EXERCISE OBJECTIVE ▸ In the data below, find every line with the word "Donor" and copy it out.

DATA SECTION ▸
=== Begin Enclosure ===
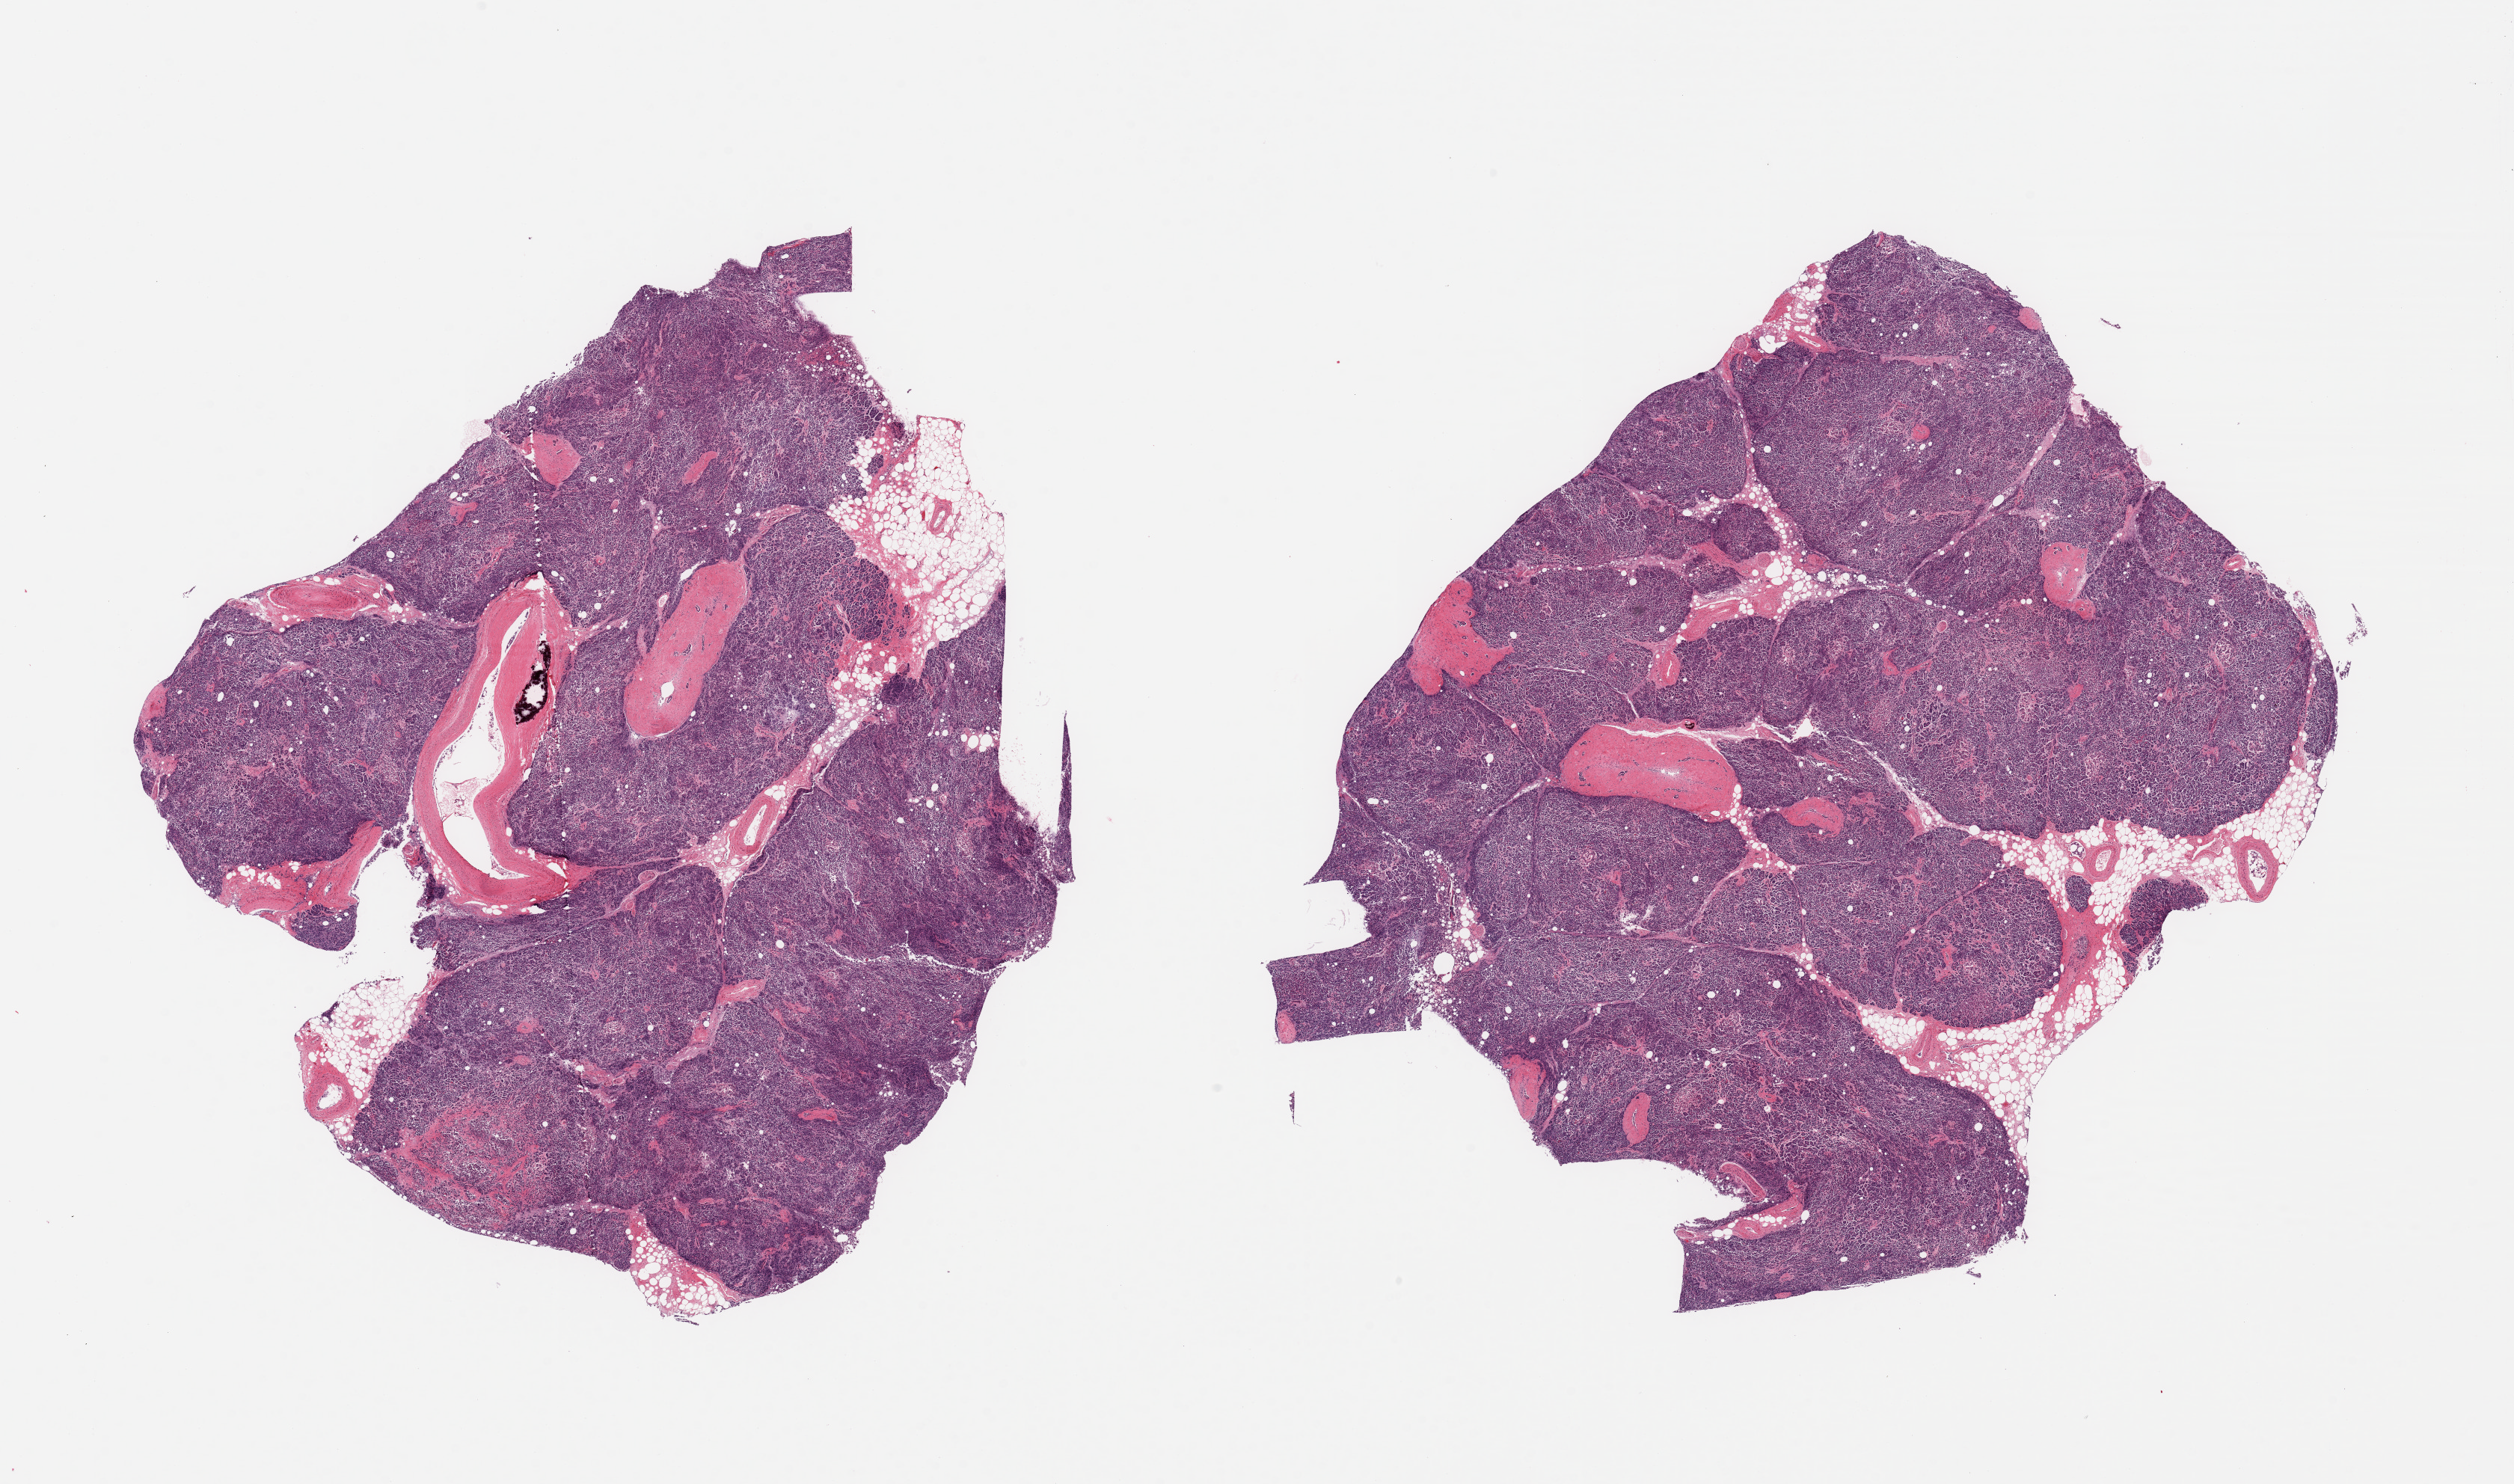
Haematoxylin and eosin whole-slide image, low-resolution overview of the scanned area, about 26.6 x 15.7 mm (acquisition: 20x scan). PAXgene-fixed, paraffin-embedded tissue. Target tissue: pancreas. Donor tissue sample.
Reviewer comment on this tissue sample: 2 pieces; 1 mm calcium deposit in a vessel wall plus a smaller one.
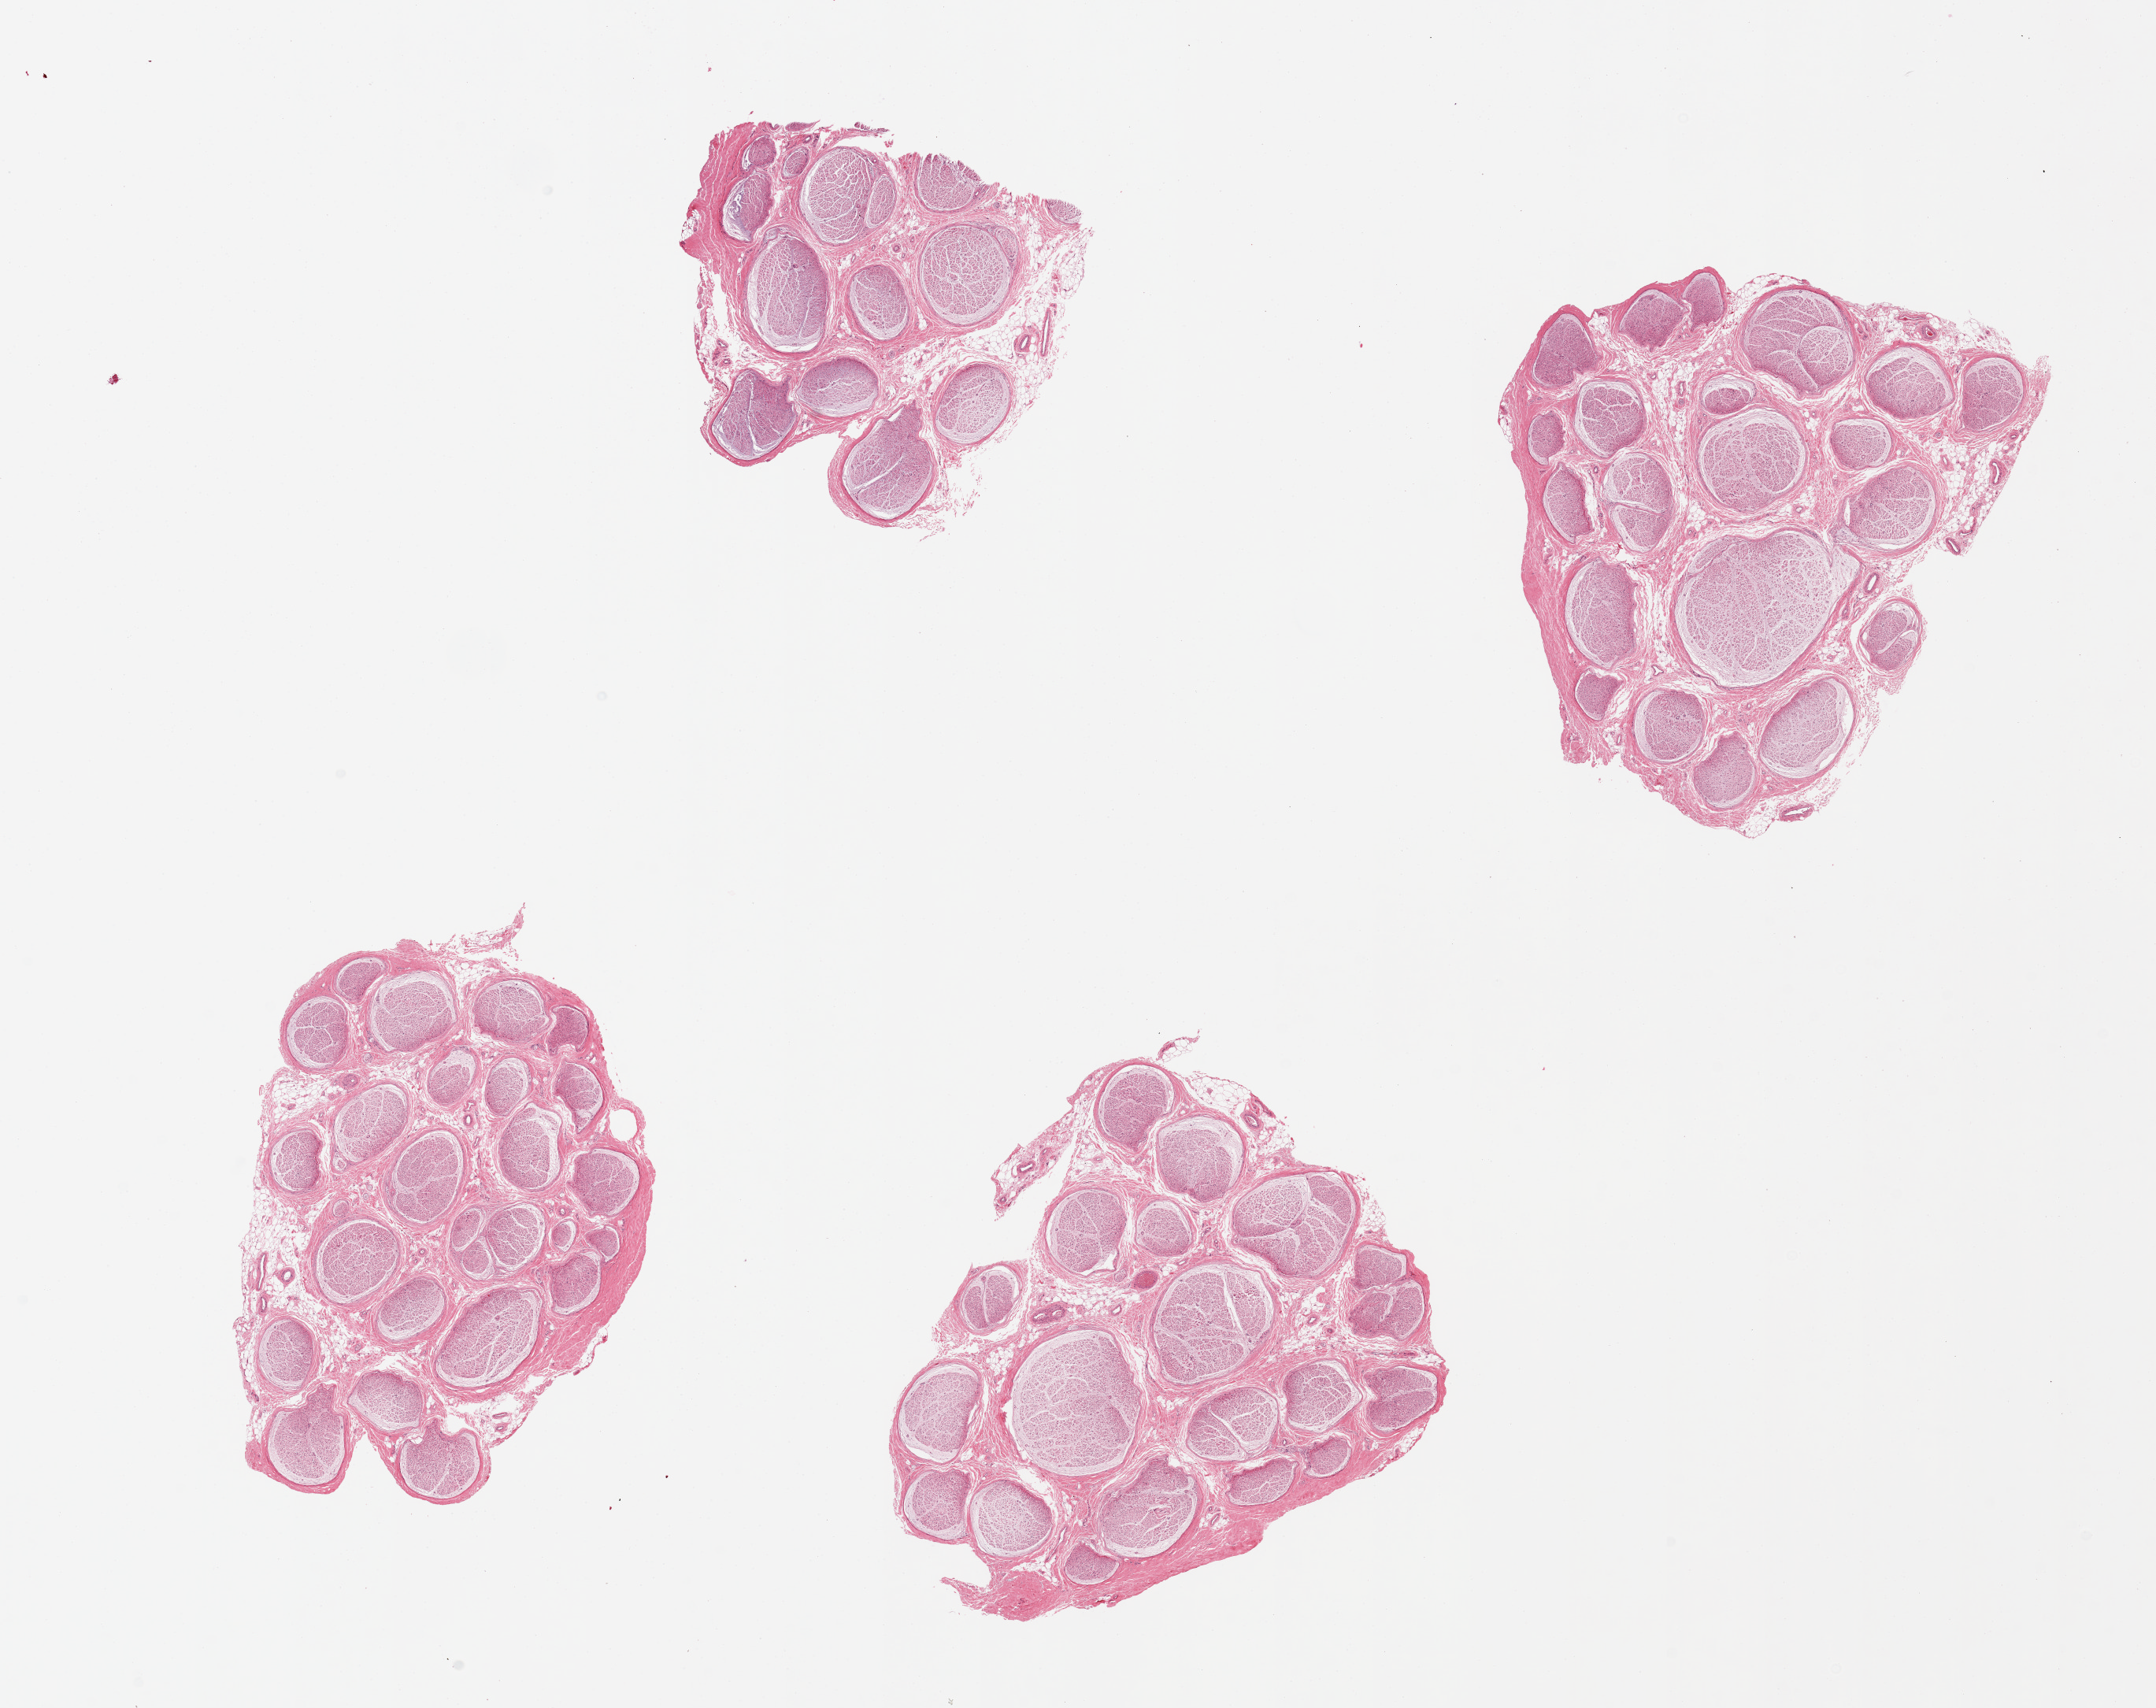
Digitized H&E-stained section, whole scanned area (about 21.7 x 17.2 mm, slide scanned at 20x) shown as a low-resolution overview. PAXgene-fixed, paraffin-embedded tissue. Sampled site (target tissue): tibial nerve. Tissue donor sample. Donor sex: male.
* reviewer comment on this tissue sample: 4 pieces. Well trimmed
=== End Enclosure ===
OUTPUT ▸
Haematoxylin and eosin whole-slide image, low-resolution overview of the scanned area, about 26.6 x 15.7 mm (acquisition: 20x scan). PAXgene-fixed, paraffin-embedded tissue. Target tissue: pancreas. Donor tissue sample.
Digitized H&E-stained section, whole scanned area (about 21.7 x 17.2 mm, slide scanned at 20x) shown as a low-resolution overview. PAXgene-fixed, paraffin-embedded tissue. Sampled site (target tissue): tibial nerve. Tissue donor sample. Donor sex: male.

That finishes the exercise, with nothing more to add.